Original release: The Ohio State University
___ Author: Pam Frost Gorder ___
That is, they have succeeded for the first time in tracking an electron leaving the vicinity of an atom as the atom absorbs light. In a way akin to taking “snapshots” of the process, they were able to follow how each electron’s unique momentum changed over the incredibly short span of time it took to escape its host atom and become a free electron.
In the journal Nature Physics, the researchers write that following electrons in such fine detail constitutes a first step toward controlling electrons’ behavior inside matter—and thus the first step down a long and complicated road that could eventually lead to the ability to create new states of matter at will.
One immediate consequence is that researchers can now classify the quantum mechanical behavior of electrons from different atoms, explained project leader Louis DiMauro, Hagenlocker Chair and professor of physics at The Ohio State University.
“Now we can look at an electron and decipher its early history. We can ask how is it different if it came from a helium atom or a neon atom, for instance,” he said.
But the researchers’ ultimate goal is to map quantum mechanical systems—which apply to the ultra-small world—on a much larger scale so they can eventually direct the movements of sub-atomic particles inside a molecule.
“If you think of each snapshot we take as a frame in a movie, maybe someday we could stop the movie at one particular frame and change what happens next—say, by poking an electron with light and changing its direction. It would be like going inside a chemical reaction and making the reaction happen in a different way than it would naturally,” DiMauro said.
Essentially, he and physics doctoral student Dietrich Kiesewetter and their colleagues have proven that a well-established laboratory technique for studying free electrons could be used to study electrons that are not quite free yet, but rather in the process of exiting an atom.
Electrons behave differently when they can feel the tug of sub-atomic forces from a nucleus and neighbor electrons, and the farther away they get from an atom, those forces diminish. Though breaking free takes less than a femtosecond (one quadrillionth of a second), this study shows how an electron’s momentum changes many times along the way as it loses contact with individual parts of the atom. Those changes take place on the scale of attoseconds (thousandths of a femtosecond, or quintillionths of a second).
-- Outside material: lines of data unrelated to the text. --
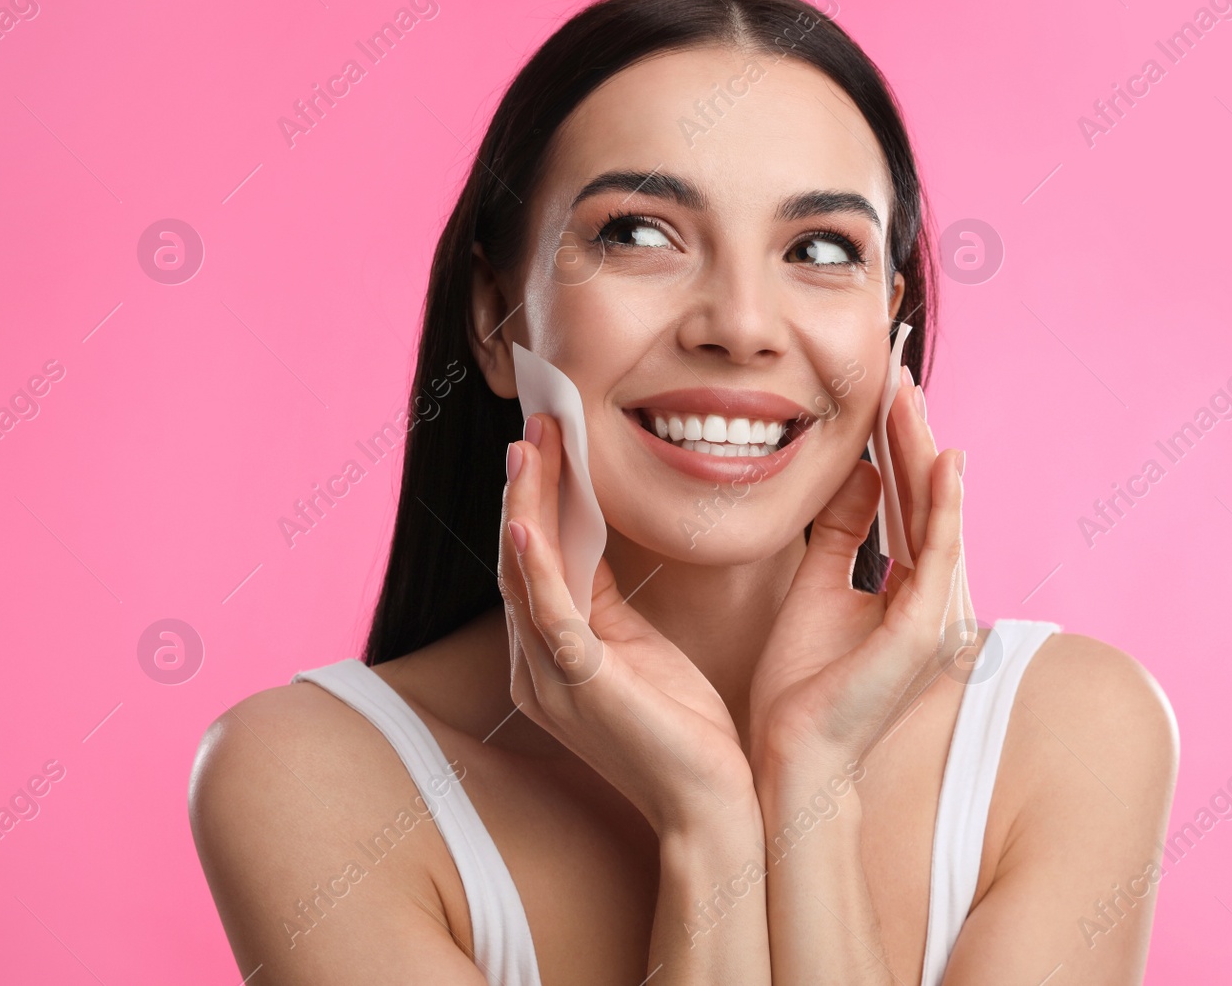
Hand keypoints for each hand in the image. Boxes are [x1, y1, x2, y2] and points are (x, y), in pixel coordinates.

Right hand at [499, 413, 758, 833]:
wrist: (711, 807)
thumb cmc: (684, 733)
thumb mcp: (639, 651)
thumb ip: (608, 602)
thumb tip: (598, 545)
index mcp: (552, 657)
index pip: (536, 562)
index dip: (539, 500)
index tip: (549, 443)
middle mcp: (536, 665)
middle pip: (520, 559)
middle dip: (527, 489)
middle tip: (536, 425)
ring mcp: (551, 677)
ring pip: (526, 574)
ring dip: (526, 506)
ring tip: (529, 447)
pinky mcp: (580, 685)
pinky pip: (548, 614)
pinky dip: (534, 564)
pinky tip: (525, 521)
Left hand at [747, 366, 975, 789]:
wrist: (793, 752)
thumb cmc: (801, 684)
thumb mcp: (817, 585)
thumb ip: (842, 532)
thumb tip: (858, 472)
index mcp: (906, 592)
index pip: (905, 504)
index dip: (896, 447)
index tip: (883, 395)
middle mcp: (931, 598)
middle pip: (924, 501)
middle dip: (911, 436)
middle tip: (899, 376)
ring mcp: (935, 614)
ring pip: (936, 515)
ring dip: (925, 453)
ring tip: (911, 397)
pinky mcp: (925, 630)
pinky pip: (939, 554)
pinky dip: (944, 506)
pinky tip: (943, 461)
The technique the researchers used is called RABBITT, or Reconstruction of Attosecond Beating By Interfering Two-photon Transitions, and it involves hitting the atoms in a gas with light to reveal quantum mechanical information. It’s been around for nearly 15 years, and has become a standard procedure for studying processes that happen on very short timescales.
Not all the quantum mechanical information that comes from RABBITT is usable, however—or, at least, not all of it was thought to be usable until now. That’s why they’ve dubbed their version of the technique RABBITT+.
“We’re using the information that other people would throw away, the part that comes from close to the nucleus of the atom, because the data always seemed too complex to decipher,” DiMauro said. “We developed a model that shows we can extract some simple but important information from the more complex information.”
DiMauro credited Robert Jones, the Francis H. Smith Professor of Physics at the University of Virginia, with working out key elements of the model that made the information useful. Other co-authors of the paper include Pierre Agostini, professor of physics at Ohio State, and former doctoral students Stephen Schoun and Antoine Camper, who have since graduated.
This work was funded by the U.S. Department of Energy, Office of Science.
This drawing illustrates the path of packets of light waves (blue dashed line, moving right to left), as they hit an atom (white sphere with green nucleus) and an electron is knocked free (purple dashed line, moving left to right). The red laser light waves below serve as a frame of reference, so researchers can observe the momentum of the electron as it gets farther from the atom. Image courtesy of Robert Jones, University of Virginia.